**Written request 1**
Answer these from the blog excerpt:
(a) Whose request prompted the post about puppies and kittens?
(b) Where was the friend while the writer dog sat her dog?
(c) Between which two perceived sounds does the plot in the lecture notes show a sharp transition?
**Written request 2**
Write out the blog excerpt starting with "Kittens and Puppies" and going on through "It was fine.", swapping "cute" for "adorable".
**Written request 3**
Extend the blog excerpt on categorical perception, picking up after its final sentence.

**Excerpted text**
===============

Saturday, February 26, 2005

Kittens and Puppies

Per Dawn's request, I am posting again, and I am posting about puppies and kittens.

But now that I think about it, I really don't have much in depth to say about puppies or kittens. Puppies are small dogs. Kittens are small cats. I have had neither a puppy nor a kitten in my life for any great period of time. I see them now and then, and I pet them, and I make comments about how cute they are. I once dog sat my friend's dog while she was away in Florida. It was fine.

Sorry Dawn, I'm just not sure there's much to be said about puppies and kittens that hasn't already been said ad nauseum. In closing, however, I provide an exemplar of a puppy and a kitten.

A puppy.

A kitten.

Sunday, February 13, 2005

Note to self and others

While reviewing MB's lecture notes before opening up the mailer envelope containing our midterm, I came across one of those classic plots of voice-onset-time (VOT) versus percent of time the sound is perceived as the intended phoneme. In this plot, there is a sharp transition between perception of the sound as "bah" and perception of it as "pah" when the VOT passes a certain threshold. This is an example of categorical perception, or our tendency to break continuously varying quantities into discrete categories. I've recently felt there's something profound about the brain's ability to make the continuous discrete, and that issues in categorical perception are intertwined with a lot of arguments in politics and life. In fact, it seems that a common arguing tactic is to point out that the quantity that separates what two perceptually discrete categories is continuously varying, and thus the boundary between the categories is arbitrary. I don't have in mind the various times I've observed this phonemenon, but I feel like I've seen it a lot. One of my questions is whether this tactic--the invalidation of categories based on the arbitrary nature of the boundary between them--is valid or bogus.

===============

**Dataset excerpts**
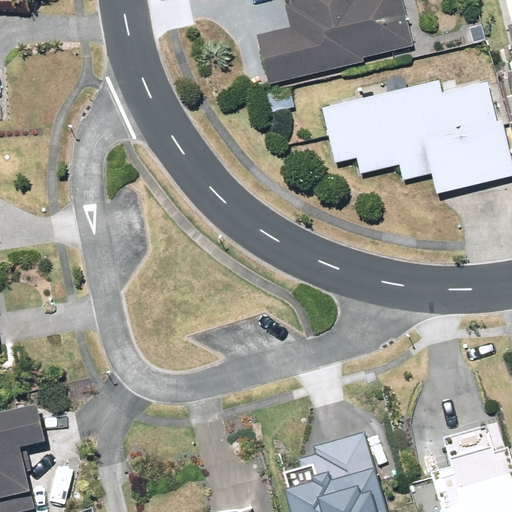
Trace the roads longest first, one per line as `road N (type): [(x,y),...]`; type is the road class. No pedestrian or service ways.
road 1 (residential): [(396,286),(380,322),(347,342),(192,386),(140,378),(118,358),(87,157),(97,129),(149,101)]
road 2 (residential): [(149,101),(179,152),(232,212),(308,256),(396,286)]
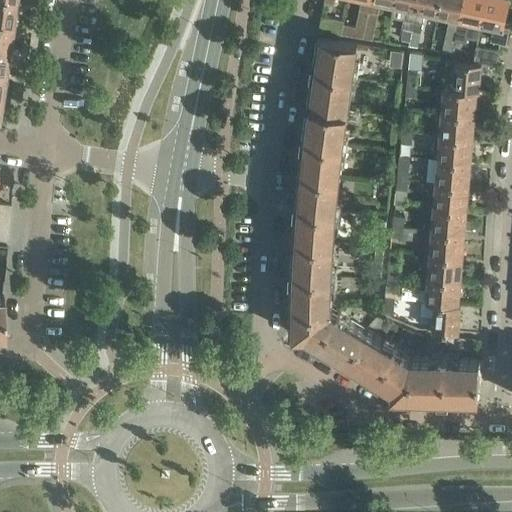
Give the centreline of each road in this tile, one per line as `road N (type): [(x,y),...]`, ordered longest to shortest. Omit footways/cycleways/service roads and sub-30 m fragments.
road 1 (residential): [(503,423),(386,421),(266,344),(268,180)]
road 2 (tertiary): [(208,511),(237,503),(511,491)]
road 3 (tertiary): [(511,462),(331,473),(220,465)]
road 4 (tertiary): [(194,425),(187,400),(184,170)]
road 5 (tertiary): [(184,170),(168,221),(154,395),(144,419)]
road 6 (unclassified): [(511,210),(503,423)]
road 7 (residential): [(27,352),(45,150)]
road 8 (residential): [(268,180),(298,0)]
road 9 (tertiary): [(184,170),(218,0)]
road 10 (residential): [(45,150),(65,0)]
road 11 (residential): [(184,170),(45,150)]
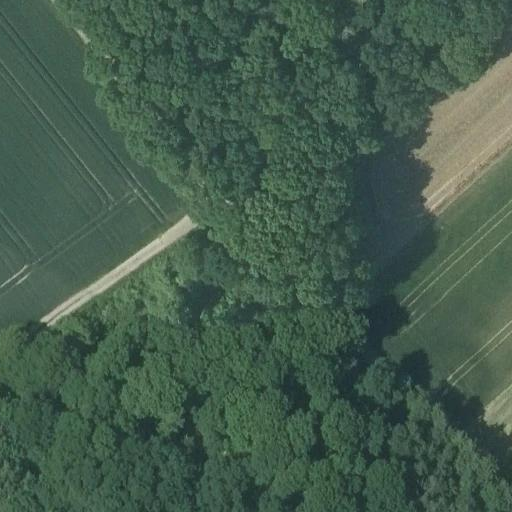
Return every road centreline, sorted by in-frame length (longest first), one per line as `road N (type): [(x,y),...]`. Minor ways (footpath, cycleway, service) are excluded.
road 1 (track): [(511,500),(222,194)]
road 2 (track): [(222,194),(0,362)]
road 3 (track): [(222,194),(60,0)]
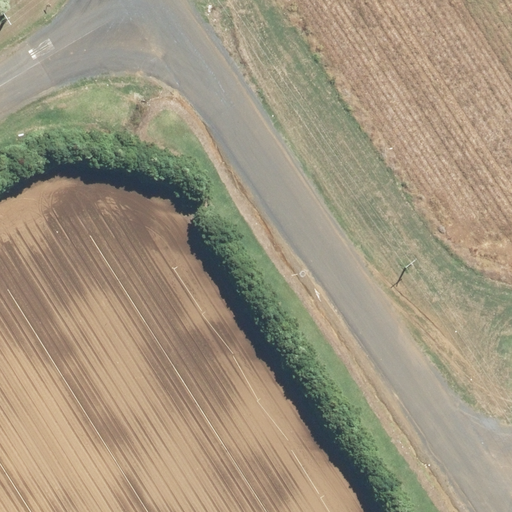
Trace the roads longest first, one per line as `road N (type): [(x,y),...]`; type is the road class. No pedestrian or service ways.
road 1 (unclassified): [(162,0),(491,511)]
road 2 (unclassified): [(144,0),(0,93)]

===============

**Task output 1**
(a) Dawn's
(b) Florida
(c) "bah" and "pah"

**Task output 2**
Kittens and Puppies

Per Dawn's request, I am posting again, and I am posting about puppies and kittens.

But now that I think about it, I really don't have much in depth to say about puppies or kittens. Puppies are small dogs. Kittens are small cats. I have had neither a puppy nor a kitten in my life for any great period of time. I see them now and then, and I pet them, and I make comments about how adorable they are. I once dog sat my friend's dog while she was away in Florida. It was fine.

**Task output 3**
I guess I don't have anything more to say; I just wanted to make a note of these ideas so that I will hopefully remember to read about theories of categorization at some point in the future.

Monday, February 07, 2005

More on quantitative intellectual history

Everyone really ought to know what an Erdős Number is. You might also check out the Erdős Number Project. The ENP has a page on collaboration research in general. Then yesterday I saw this paper in the pile of unclaimed printouts (you can a lot by seeing what other people printed out but never picked up) and thought it looked interesting. Like many papers I think look interesting, I'll probably never get around to reading it.

Sunday, February 06, 2005

Stupid internet tricks

Following metalife's lead, I did a dumb quiz and I am posting the results on my blog.




You Are 32 Years Old



32





Under 12: You are a kid at heart. You still have an optimistic life view - and you look at the world with awe.

13-19: You are a teenager at heart. You question authority and are still trying to find your place in this world.

20-29: You are a twentysomething at heart. You feel excited about what's to come... love, work, and new experiences.

30-39: You are a thirtysomething at heart. You've had a taste of success and true love, but you want more!

40+: You are a mature adult. You've been through most of the ups and downs of life already. Now you get to sit back and relax.



What Age Do You Act?

Wednesday, February 02, 2005

Idea for a side project which will never get off the ground

Just as mathematicians have The Mathematics Genealogy Project, neuroscientists should have a Neuroscience Genealogy Project. (For a sample of what the MGP can do, put in the name of one of your college math professors and start clicking the "Advisor" links. He or she is probably not that many generations from someone mentioned in your textbooks, such as Weierstrass, Hilbert, or Dirchelet. Erdos and von Neumann had the same thesis advisor.)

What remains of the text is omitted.